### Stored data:
# # #
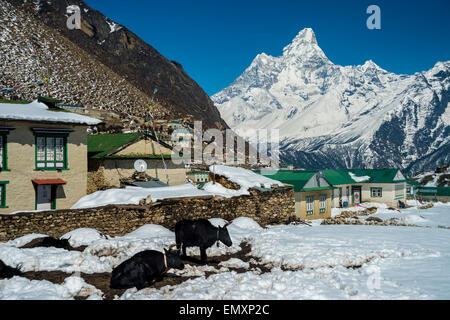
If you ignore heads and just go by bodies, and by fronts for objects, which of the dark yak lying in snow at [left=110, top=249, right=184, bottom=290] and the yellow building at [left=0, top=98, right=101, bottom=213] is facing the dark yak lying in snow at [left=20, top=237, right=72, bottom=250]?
the yellow building

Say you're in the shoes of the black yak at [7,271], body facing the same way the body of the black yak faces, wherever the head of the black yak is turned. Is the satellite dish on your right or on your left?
on your left

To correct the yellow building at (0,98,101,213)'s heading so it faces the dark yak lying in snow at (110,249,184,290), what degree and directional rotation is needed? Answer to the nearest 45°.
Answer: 0° — it already faces it

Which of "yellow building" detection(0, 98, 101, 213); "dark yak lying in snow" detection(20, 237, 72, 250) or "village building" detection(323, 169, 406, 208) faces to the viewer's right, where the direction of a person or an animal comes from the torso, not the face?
the dark yak lying in snow

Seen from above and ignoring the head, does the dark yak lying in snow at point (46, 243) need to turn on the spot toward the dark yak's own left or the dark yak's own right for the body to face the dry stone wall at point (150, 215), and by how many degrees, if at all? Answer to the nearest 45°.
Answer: approximately 45° to the dark yak's own left

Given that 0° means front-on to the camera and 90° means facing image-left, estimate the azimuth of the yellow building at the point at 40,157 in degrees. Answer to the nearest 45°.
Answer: approximately 0°

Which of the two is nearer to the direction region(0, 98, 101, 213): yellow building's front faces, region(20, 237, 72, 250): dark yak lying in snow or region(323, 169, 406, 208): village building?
the dark yak lying in snow

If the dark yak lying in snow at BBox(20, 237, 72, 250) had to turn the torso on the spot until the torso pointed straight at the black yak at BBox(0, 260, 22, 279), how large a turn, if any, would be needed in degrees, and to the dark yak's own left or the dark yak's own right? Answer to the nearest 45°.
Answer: approximately 90° to the dark yak's own right

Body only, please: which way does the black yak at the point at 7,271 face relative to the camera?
to the viewer's right
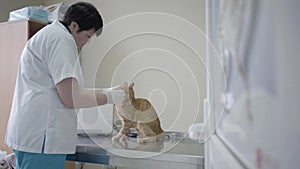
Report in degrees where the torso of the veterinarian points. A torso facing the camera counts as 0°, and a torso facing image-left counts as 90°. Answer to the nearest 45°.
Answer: approximately 270°

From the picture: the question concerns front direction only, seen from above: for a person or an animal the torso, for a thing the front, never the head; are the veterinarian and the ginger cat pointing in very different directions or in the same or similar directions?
very different directions

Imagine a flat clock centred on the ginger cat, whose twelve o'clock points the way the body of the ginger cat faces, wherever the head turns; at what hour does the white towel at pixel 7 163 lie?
The white towel is roughly at 12 o'clock from the ginger cat.

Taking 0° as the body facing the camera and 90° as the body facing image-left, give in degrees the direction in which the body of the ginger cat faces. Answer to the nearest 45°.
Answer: approximately 90°

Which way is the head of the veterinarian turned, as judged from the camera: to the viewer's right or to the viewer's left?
to the viewer's right

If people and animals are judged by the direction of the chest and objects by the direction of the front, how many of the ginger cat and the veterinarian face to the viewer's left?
1
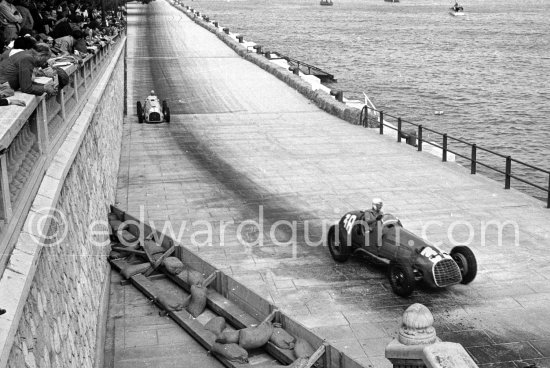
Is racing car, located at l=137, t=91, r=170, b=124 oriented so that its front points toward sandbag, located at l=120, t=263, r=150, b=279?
yes

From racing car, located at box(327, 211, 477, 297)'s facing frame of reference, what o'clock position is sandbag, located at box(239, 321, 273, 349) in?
The sandbag is roughly at 3 o'clock from the racing car.

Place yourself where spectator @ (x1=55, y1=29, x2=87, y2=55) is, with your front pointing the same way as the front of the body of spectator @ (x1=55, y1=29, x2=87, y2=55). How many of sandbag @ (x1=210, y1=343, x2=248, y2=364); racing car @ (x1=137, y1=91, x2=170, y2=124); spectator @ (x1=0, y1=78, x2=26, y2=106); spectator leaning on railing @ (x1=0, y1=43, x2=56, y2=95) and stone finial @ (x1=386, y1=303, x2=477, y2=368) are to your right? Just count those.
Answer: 4

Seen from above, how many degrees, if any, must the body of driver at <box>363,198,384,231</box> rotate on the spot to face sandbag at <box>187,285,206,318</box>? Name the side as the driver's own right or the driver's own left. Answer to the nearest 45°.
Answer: approximately 90° to the driver's own right

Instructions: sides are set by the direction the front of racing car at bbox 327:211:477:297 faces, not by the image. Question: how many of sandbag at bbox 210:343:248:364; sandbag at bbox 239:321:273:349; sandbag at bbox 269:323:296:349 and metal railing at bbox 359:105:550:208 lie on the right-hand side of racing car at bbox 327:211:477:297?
3

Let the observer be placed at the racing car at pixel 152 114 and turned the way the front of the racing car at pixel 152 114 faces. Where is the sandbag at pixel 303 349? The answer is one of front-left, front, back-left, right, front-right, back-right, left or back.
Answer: front

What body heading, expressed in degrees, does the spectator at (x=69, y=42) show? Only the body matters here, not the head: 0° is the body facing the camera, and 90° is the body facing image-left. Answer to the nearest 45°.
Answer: approximately 270°

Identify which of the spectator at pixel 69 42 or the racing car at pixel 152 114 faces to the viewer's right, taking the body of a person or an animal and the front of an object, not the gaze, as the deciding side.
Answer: the spectator

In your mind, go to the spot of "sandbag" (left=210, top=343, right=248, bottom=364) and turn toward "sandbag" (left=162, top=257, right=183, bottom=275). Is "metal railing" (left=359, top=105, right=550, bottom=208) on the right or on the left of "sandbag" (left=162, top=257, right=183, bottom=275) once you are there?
right

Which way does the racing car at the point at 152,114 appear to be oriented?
toward the camera

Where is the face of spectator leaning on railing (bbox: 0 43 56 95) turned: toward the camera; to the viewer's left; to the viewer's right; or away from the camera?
to the viewer's right

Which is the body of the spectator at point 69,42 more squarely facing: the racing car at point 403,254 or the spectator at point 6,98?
the racing car

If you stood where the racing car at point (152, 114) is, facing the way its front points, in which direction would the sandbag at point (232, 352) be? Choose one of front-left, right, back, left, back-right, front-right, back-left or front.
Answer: front

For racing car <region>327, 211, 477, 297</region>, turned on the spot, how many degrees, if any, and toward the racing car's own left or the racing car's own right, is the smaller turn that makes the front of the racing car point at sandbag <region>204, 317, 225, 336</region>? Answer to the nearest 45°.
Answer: approximately 90° to the racing car's own right

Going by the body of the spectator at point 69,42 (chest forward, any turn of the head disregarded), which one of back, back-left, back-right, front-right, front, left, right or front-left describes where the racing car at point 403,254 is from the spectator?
front-right

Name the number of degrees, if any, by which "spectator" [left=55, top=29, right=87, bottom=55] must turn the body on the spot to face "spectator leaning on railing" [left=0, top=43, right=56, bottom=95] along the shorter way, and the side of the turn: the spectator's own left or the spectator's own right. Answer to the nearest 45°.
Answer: approximately 90° to the spectator's own right

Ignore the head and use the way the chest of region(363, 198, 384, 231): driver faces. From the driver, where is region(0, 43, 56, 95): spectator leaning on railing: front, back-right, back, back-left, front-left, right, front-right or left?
right
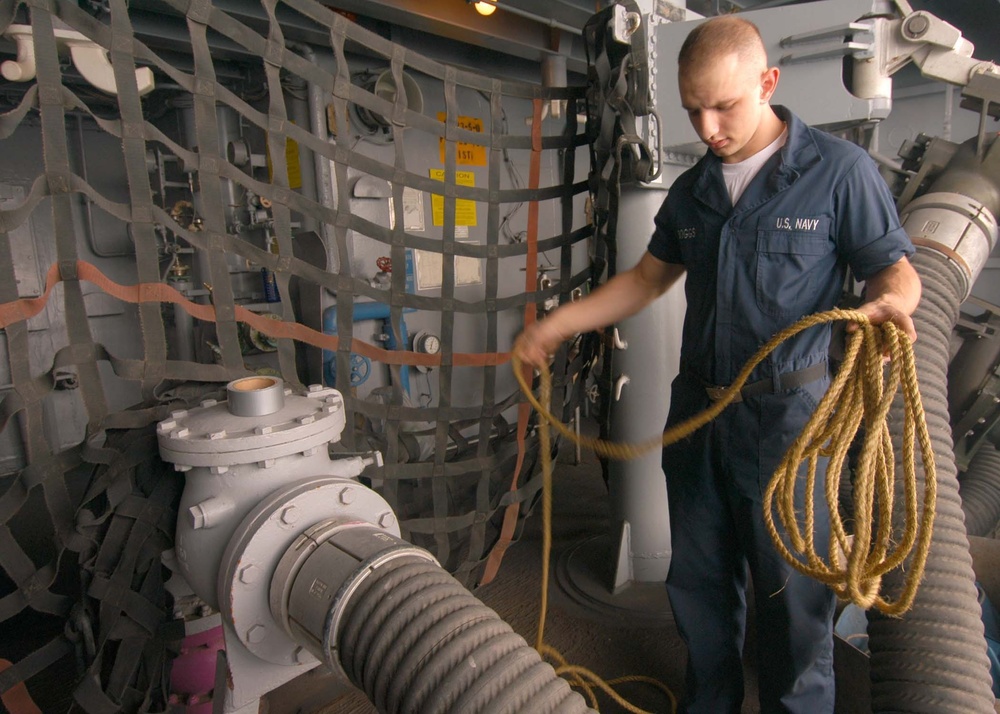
# # #
### What you should do:
Collect every line of the records above that contains the word "different". List those lines in the order they appear.

### Response:
From the picture: the question concerns front direction only, seen from above: for a person or an animal the torso, for a thing the front, never the head; are the veterinarian and the ginger cat pointing in very different directions or in the same or similar directions?
very different directions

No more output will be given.